Source texts of formatted documents:
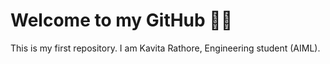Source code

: # Welcome to my GitHub 👩‍💻
This is my first repository.
I am Kavita Rathore, Engineering student (AIML).







 
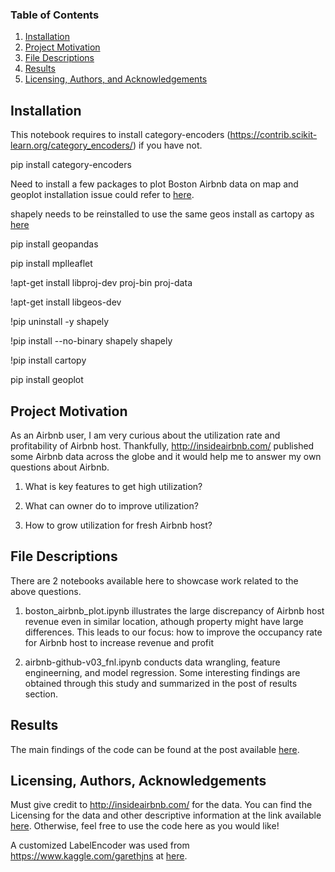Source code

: ### Table of Contents

1. [Installation](#installation)
2. [Project Motivation](#motivation)
3. [File Descriptions](#files)
4. [Results](#results)
5. [Licensing, Authors, and Acknowledgements](#licensing)

## Installation <a name="installation"></a>

This notebook requires to install category-encoders (https://contrib.scikit-learn.org/category_encoders/) if you have not.

pip install category-encoders

Need to install a few packages to plot Boston Airbnb data on map and geoplot installation issue could refer to [here](https://github.com/googlecolab/colabtools/issues/85).

shapely needs to be reinstalled to use the same geos install as cartopy as [here](https://github.com/SciTools/cartopy/issues/871)

pip install geopandas

pip install mplleaflet

!apt-get install libproj-dev proj-bin proj-data

!apt-get install libgeos-dev

!pip uninstall -y shapely

!pip install --no-binary shapely shapely

!pip install cartopy

pip install geoplot

## Project Motivation<a name="motivation"></a>

As an Airbnb user, I am very curious about the utilization rate and profitability of Airbnb host. Thankfully, http://insideairbnb.com/ published some Airbnb data across the globe and it would help me to answer my own questions about Airbnb.

1.  What is key features to get high utilization?
 
 2. What can owner do to improve utilization?
 
 3. How to grow utilization for fresh Airbnb host?

## File Descriptions <a name="files"></a>

There are 2 notebooks available here to showcase work related to the above questions.

1. boston_airbnb_plot.ipynb illustrates the large discrepancy of Airbnb host revenue even in similar location, athough property might have large differences. This leads to our focus: how to improve the occupancy rate for Airbnb host to increase revenue and profit 

2. airbnb-github-v03_fnl.ipynb conducts data wrangling, feature engineerning, and model regression. Some interesting findings are obtained through this study and summarized in the post of results section.

## Results<a name="results"></a>

The main findings of the code can be found at the post available [here](https://bmen689.medium.com/how-to-maximize-utilization-of-your-airbnb-e17850344854).

## Licensing, Authors, Acknowledgements<a name="licensing"></a>

Must give credit to http://insideairbnb.com/ for the data.  You can find the Licensing for the data and other descriptive information at the link available [here](http://insideairbnb.com/about.html#disclaimers).  Otherwise, feel free to use the code here as you would like! 

A customized LabelEncoder was used from https://www.kaggle.com/garethjns at [here](https://www.kaggle.com/garethjns/titanicsexism-fairness-in-ml).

Work instructions: Swap "Airbnb host" for "Airbnb landlord" everywhere in the data above and give the source text again with everything else unchanged. Leave the pictures out.

Exercise solution:
Source code

: # Welcome to my GitHub 👩‍💻
This is my first repository.
I am Kavita Rathore, Engineering student (AIML).







 
Source code

: ### Table of Contents

1. [Installation](#installation)
2. [Project Motivation](#motivation)
3. [File Descriptions](#files)
4. [Results](#results)
5. [Licensing, Authors, and Acknowledgements](#licensing)

## Installation <a name="installation"></a>

This notebook requires to install category-encoders (https://contrib.scikit-learn.org/category_encoders/) if you have not.

pip install category-encoders

Need to install a few packages to plot Boston Airbnb data on map and geoplot installation issue could refer to [here](https://github.com/googlecolab/colabtools/issues/85).

shapely needs to be reinstalled to use the same geos install as cartopy as [here](https://github.com/SciTools/cartopy/issues/871)

pip install geopandas

pip install mplleaflet

!apt-get install libproj-dev proj-bin proj-data

!apt-get install libgeos-dev

!pip uninstall -y shapely

!pip install --no-binary shapely shapely

!pip install cartopy

pip install geoplot

## Project Motivation<a name="motivation"></a>

As an Airbnb user, I am very curious about the utilization rate and profitability of Airbnb landlord. Thankfully, http://insideairbnb.com/ published some Airbnb data across the globe and it would help me to answer my own questions about Airbnb.

1.  What is key features to get high utilization?
 
 2. What can owner do to improve utilization?
 
 3. How to grow utilization for fresh Airbnb landlord?

## File Descriptions <a name="files"></a>

There are 2 notebooks available here to showcase work related to the above questions.

1. boston_airbnb_plot.ipynb illustrates the large discrepancy of Airbnb landlord revenue even in similar location, athough property might have large differences. This leads to our focus: how to improve the occupancy rate for Airbnb landlord to increase revenue and profit 

2. airbnb-github-v03_fnl.ipynb conducts data wrangling, feature engineerning, and model regression. Some interesting findings are obtained through this study and summarized in the post of results section.

## Results<a name="results"></a>

The main findings of the code can be found at the post available [here](https://bmen689.medium.com/how-to-maximize-utilization-of-your-airbnb-e17850344854).

## Licensing, Authors, Acknowledgements<a name="licensing"></a>

Must give credit to http://insideairbnb.com/ for the data.  You can find the Licensing for the data and other descriptive information at the link available [here](http://insideairbnb.com/about.html#disclaimers).  Otherwise, feel free to use the code here as you would like! 

A customized LabelEncoder was used from https://www.kaggle.com/garethjns at [here](https://www.kaggle.com/garethjns/titanicsexism-fairness-in-ml).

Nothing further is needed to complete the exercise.